• **Questões de estudo**
• a. Copie, sem nenhuma alteração, o trecho do texto sobre Lady Hussey que começa nas palavras "Ela foi uma" e vai até as palavras "por Lady Hussey.", incluindo-as.
• b. De acordo com o texto sobre Lady Hussey, qual cargo foi extinto pela atual rainha consorte, Camilla?
• c. Cada uma destas afirmações está de acordo com o texto sobre Lady Hussey? Responda sim ou não a cada uma e cite, entre aspas, as palavras do texto que decidem: (i) O cargo de dama de companhia incluía remuneração. (ii) Lady Hussey é madrinha do príncipe William. (iii) Lady Hussey nasceu em uma família de comerciantes.

• **Texto para análise**
= = =

Fulani disse que ficou “totalmente chocada” com os comentários de Lady Susan Hussey, que também é madrinha do príncipe William (confira no pé desta reportagem o que foi dito por Lady Hussey à Ngozi Fulani).

O palácio descreveu os comentários como “inaceitáveis ​​e profundamente lamentáveis”.



Um porta-voz do príncipe William disse que “o racismo não tem lugar em nossa sociedade”.

“Os comentários foram inaceitáveis ​​e é certo que o indivíduo se afastou com efeito imediato”, afirmou ele.

Susan Katharine Hussey, de 83 anos, era uma confidente próxima da falecida rainha e esteve a seu lado no funeral do marido da monarca, o príncipe Phillip, no ano passado.

Ela foi uma figura chave e gozou de confiança da família real por décadas, e parte de seu último papel envolveu ajudar a organizar eventos no Palácio de Buckingham.

Lady Hussey foi a mais longeva dama de companhia da rainha Elizabeth 2ª e nasceu em uma família nobre, filha de um conde e de uma condessa. Ela é retratada brevemente na quinta temporada da série da Netflix ‘The Crown’.

O cargo de “dama de companhia”, extinto pela atual rainha consorte, Camilla, era normalmente dado a aristocratas ricas e não incluía remuneração.

Como cortesã, Lady Hussey era frequentemente encarregada de ajudar os recém-chegados a se ajustarem aos costumes da Casa Real — incluindo Meghan Markle e a princesa Diana. De acordo com o autor Christopher Wilson, Diana tinha uma “antipatia pessoal” por Lady Hussey.

Lady Susan Hussey foi uma figura chave e confiável na casa real britânica por décadas — Foto: PA Media via BBC

Fulani, em entrevista ao jornal britânico The Independent, disse que a questão era “maior que um indivíduo. É racismo institucional”.

= = =

• **Conjunto de registros**
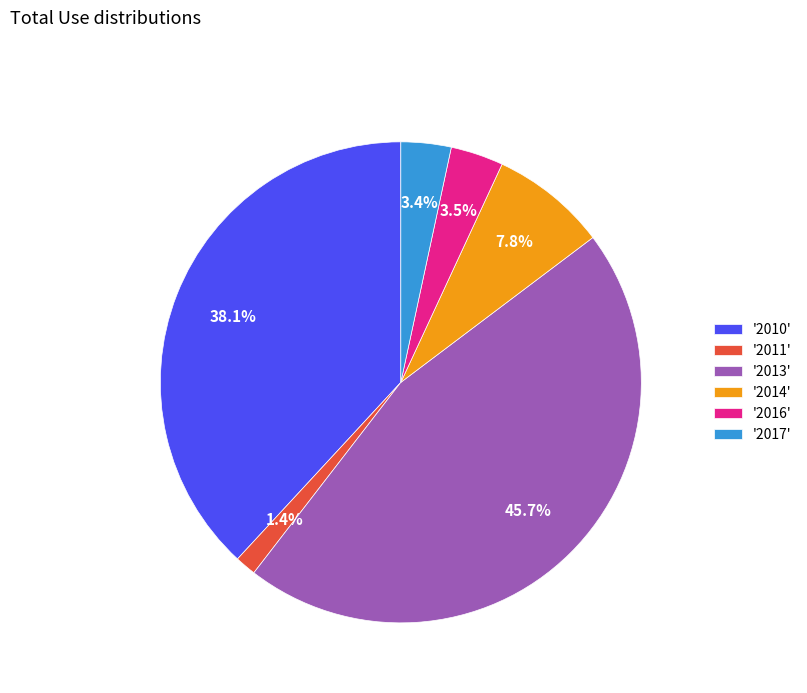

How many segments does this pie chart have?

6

= = =

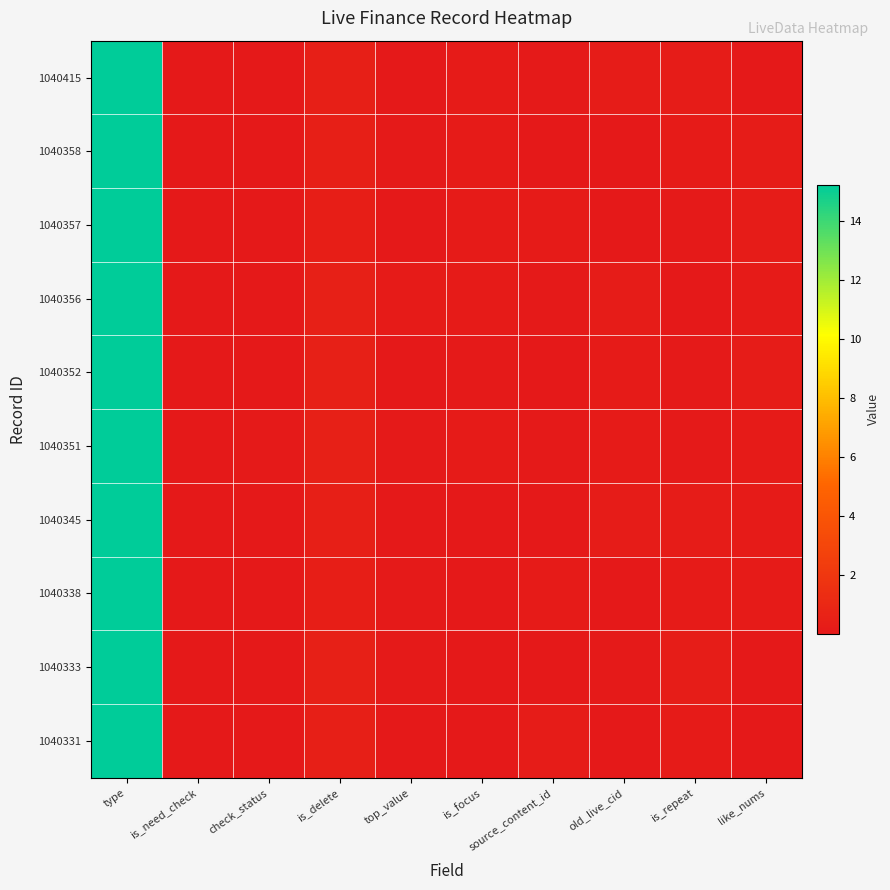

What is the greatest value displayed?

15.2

= = =

• **Respostas do exercício**
• a.
Ela foi uma figura chave e gozou de confiança da família real por décadas, e parte de seu último papel envolveu ajudar a organizar eventos no Palácio de Buckingham.

Lady Hussey foi a mais longeva dama de companhia da rainha Elizabeth 2ª e nasceu em uma família nobre, filha de um conde e de uma condessa. Ela é retratada brevemente na quinta temporada da série da Netflix ‘The Crown’.

O cargo de “dama de companhia”, extinto pela atual rainha consorte, Camilla, era normalmente dado a aristocratas ricas e não incluía remuneração.

Como cortesã, Lady Hussey era frequentemente encarregada de ajudar os recém-chegados a se ajustarem aos costumes da Casa Real — incluindo Meghan Markle e a princesa Diana. De acordo com o autor Christopher Wilson, Diana tinha uma “antipatia pessoal” por Lady Hussey.

• b. O cargo de "dama de companhia".

• c.
(i) Não: "não incluía remuneração".
(ii) Sim: "que também é madrinha do príncipe William".
(iii) Não: "nasceu em uma família nobre, filha de um conde e de uma condessa".